2025、4、27 復活節第2主日礼拝 牧師 川﨑善三
「信じる者になれ」 ヨハネ20:19~31
人の心の中に起こってくる、いろいろな思いの中で、私たちの心を暗く閉ざす力のある思いは、恐怖心と不安であります。恐れは、私たち人間の一生につきまとう感情であります。私たちは、その人生の過程の中で恐れの感情に、いつも、つきまとわれています。年老いて、この先、もう「恐れ」の経験をしないでよい時が来ると言えるでしょうか。いいえ、私たちは死ぬまで、これからも何度となく、恐れを経験することになると思います。
イエスの弟子たちも、主が十字架にかかり、息をひきとり、墓に埋葬された段階で、彼らの心は恐怖心と不安でいっぱいでありました。「弟子たちは、ユダヤ人を恐れて、自分たちのおる所の戸をみな、しめていると」(ヨハネ20:19)
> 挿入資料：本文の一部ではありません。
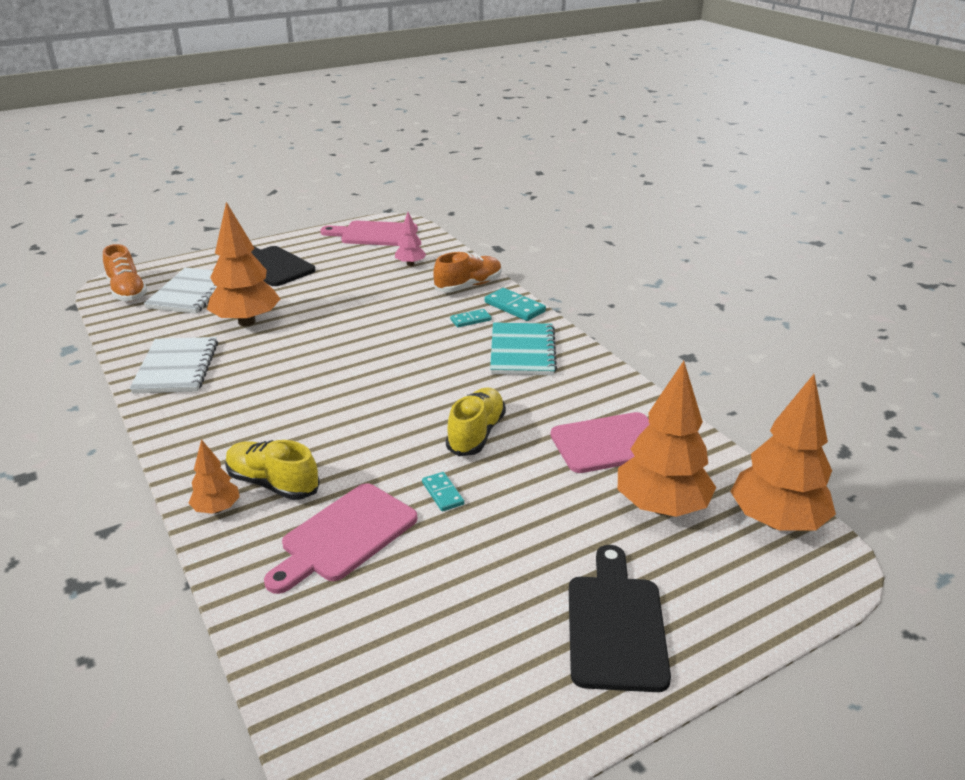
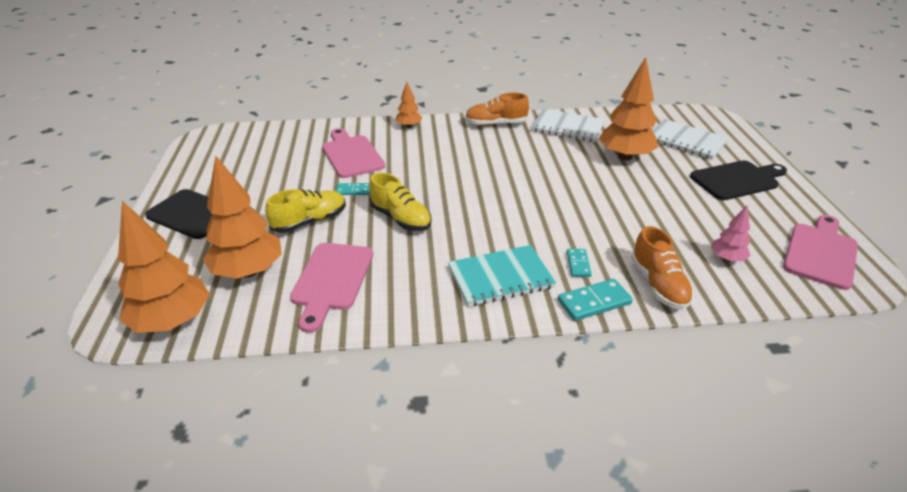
camera: 115 degrees right, 5 degrees up
orange shoe [103,244,147,301] -> orange shoe moved to [465,93,529,126]
yellow shoe [225,440,320,500] -> yellow shoe moved to [265,189,346,233]
turquoise notebook [490,322,557,375] -> turquoise notebook turned 45 degrees counterclockwise [448,245,556,307]

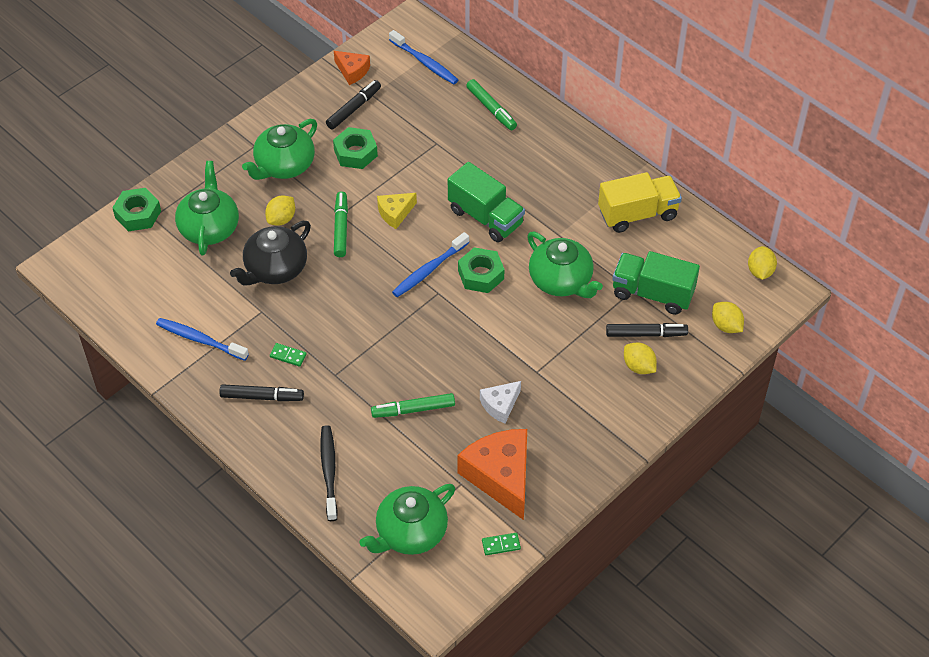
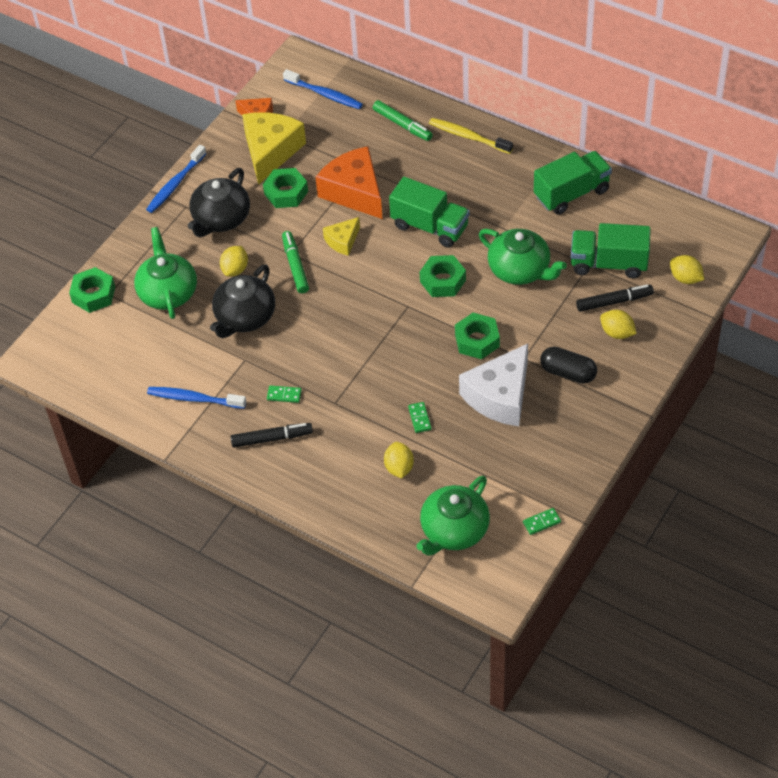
camera: 10 degrees left, 0 degrees up
green teapot [242,119,317,180] -> black teapot [188,168,250,237]
black toothbrush [320,425,338,521] -> none
black marker [326,80,381,129] -> yellow cheese [242,112,306,185]
green marker [371,393,455,418] -> green domino [408,402,432,433]
blue toothbrush [392,232,469,297] -> blue toothbrush moved to [146,145,207,213]
orange cheese [457,429,527,520] -> orange cheese moved to [316,146,383,219]
white cheese [480,381,521,423] -> white cheese [459,344,528,426], size x1.91
yellow truck [598,172,682,233] -> green truck [534,151,612,215]
yellow lemon [748,246,777,280] -> yellow lemon moved to [384,442,414,478]
none -> yellow toothbrush [429,118,513,154]
none -> green nut [455,313,500,359]
none -> black capsule [540,347,597,384]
弟子たちの精神的な状況が、よく表れています。彼らは、外へ出て歩き回ることができませんでした。イエスを殺した人々、それも彼らの同胞であるユダヤ人が、自分たちをも殺すのではないかと言う恐れであります。しかし、そんな風に部屋の中に閉じこもって、委縮してしまっている弟子たちに、主は現れて下さいました。ところが、この時、デドモと呼ばれているトマスがその場にいませんでした。トマスは言いました、「わたしは、その手に釘あとを見、わたしの指をその釘あとにさし入れ、また、わたしの手をそのわきにさし入れてみなければ、決して信じない」トマスは具体的な証拠を見るまでは、主がよみがえられた言うことは、信じないと言ったのです。このトマスのような人の姿が、実は、信仰を持つ前の私たちの姿であると言えます。「信仰」は、人の心の中の意志の問題です。私たちが、素直な、やわらかい心になれば信じられないものはないはずであります。ところが、私たちの心は道端です、石地です、時には、いばらでいっぱいです。主イエスは、幼な子を弟子たちの真ん中に立たせて言われました。「だれでも、この幼な子のように、神の国を受け入れるのでなければ、そこに入ることはできない」(マルコ10:15)それから、8日がたちました。イエスの弟子たちは、また家の中に居て、トマスも一緒でした。イエスさまが入ってこられて、「安かれ」と言われ、トマスに「あなたの指をここにつけて、わたしの手を見なさい。手をのばして、わたしのわきにさし入れてみなさい。信じない者にならないで、信じる者になりなさい」と言われました。イエスさまは、トマスの不信をひとつ、ひとつ、ときほぐして下さいました。イエスは、ひとりの人の救いのために、決して無理やり、信ぜよとは言われません。その疑問としている点について納得がいくような解答を、その人に与えて下さいます。トマスは、ここに至って、砕かれました。そして、言いました「わが主、わが神」イエスを「主」と呼び、「神」と呼ぶ信仰を与えられました。トマスは、このすばらしい信仰をもって、よき働きをしたことが伝えられています。感謝であります。